Taking into account the informal idea above, a derivation in natural deduction for the formula $\forall x \exists y \, \lnot \alpha (x,y) \to \lnot \exists x \forall y \, \alpha (x,y)$ should have the following structure:
\begin{equation} \dfrac{[\exists x \forall y \, \alpha (x,y)]^\circ \qquad \dfrac{\overset{\vdots \, ?}{\lnot \alpha(x,y)} \qquad \dfrac{[\forall y \, \alpha(x,y)]^\bullet}{\alpha(x,y)}\forall_E}{\bot}\lnot_E }{\dfrac{\dfrac{\bot}{\lnot \exists x \forall y \, \alpha (x,y)}\lnot_I^\circ}{\forall x \exists y \, \lnot \alpha (x,y) \to \lnot \exists x \forall y \, \alpha (x,y)}\to_I^*}\exists_E^\bullet \end{equation}
Now a difficult arises: from the hypothesis $\forall x \exists y \, \lnot \alpha(x,y)$ you get (reading the derivation top-down) $\exists y \, \lnot \alpha(x,y)$ via the rule $\forall_E$, but from $\exists y \, \lnot \alpha(x,y)$ how can you get $\lnot \alpha(x,y)$? (See the vertical dots in the pseudo-derivation above.) The rule $\exists_E$ is a bit tricky, and it does not allow the variable $y$ to be free in its conclusion, so $\lnot \alpha (x,y)$ cannot be the conclusion of the rule $\exists_E$ we use to eliminate the existential quantifier from $\exists y \, \lnot \alpha(x,y)$. What can you do?

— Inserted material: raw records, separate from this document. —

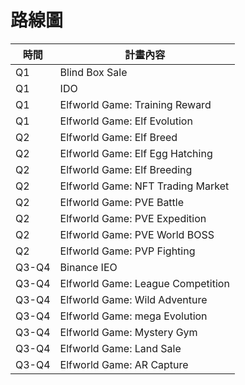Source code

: # 路線圖

| 時間    | 計畫內容                              |
| ----- | --------------------------------- |
| Q1    | Blind Box Sale                    |
| Q1    | IDO                               |
| Q1    | Elfworld Game: Training Reward    |
| Q1    | Elfworld Game: Elf Evolution      |
| Q2    | Elfworld Game: Elf Breed          |
| Q2    | Elfworld Game: Elf Egg Hatching   |
| Q2    | Elfworld Game: Elf Breeding       |
| Q2    | Elfworld Game: NFT Trading Market |
| Q2    | Elfworld Game: PVE Battle         |
| Q2    | Elfworld Game: PVE Expedition     |
| Q2    | Elfworld Game: PVE World BOSS     |
| Q2    | Elfworld Game: PVP Fighting       |
| Q3-Q4 | Binance IEO                       |
| Q3-Q4 | Elfworld Game: League Competition |
| Q3-Q4 | Elfworld Game: Wild Adventure     |
| Q3-Q4 | Elfworld Game: mega Evolution     |
| Q3-Q4 | Elfworld Game: Mystery Gym        |
| Q3-Q4 | Elfworld Game: Land Sale          |
| Q3-Q4 | Elfworld Game: AR Capture         |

The solution is easy: you internalize the subderivation with conclusion $\bot$ (the conclusion of the rule $\lnot_E$ in the pseudo-derivation above) inside the subderivation we use to eliminate the existential quantifier from $\exists y \, \lnot \alpha(x,y)$. Therefore, a derivation in natural deduction for the formula $\forall x \exists y \, \lnot \alpha (x,y) \to \lnot \exists x \forall y \, \alpha (x,y)$ is the following:
\begin{equation} \dfrac { [\exists x \forall y \, \alpha (x,y)]^\circ \qquad \dfrac { \dfrac {[\forall x \exists y \, \lnot \alpha(x,y)]^*} {\exists y \, \lnot \alpha(x,y)} \forall_E \qquad \dfrac { [\lnot \alpha(x,y)]^\# \qquad \dfrac {[\forall y \, \alpha(x,y)]^\bullet} {\alpha(x,y)} \forall_E } {\bot} \lnot_E} {\bot} \exists_E^\# } { \dfrac { \dfrac {\bot} {\lnot \exists x \forall y \, \alpha (x,y)} \lnot_I^\circ } { \forall x \exists y \, \lnot \alpha (x,y) \to \lnot \exists x \forall y \, \alpha (x,y) } \to_I^* } \exists_E^\bullet \end{equation}
The symbols $*$, $\#$, $\circ$ and $\bullet$ mark when the hypotheses have been discharged.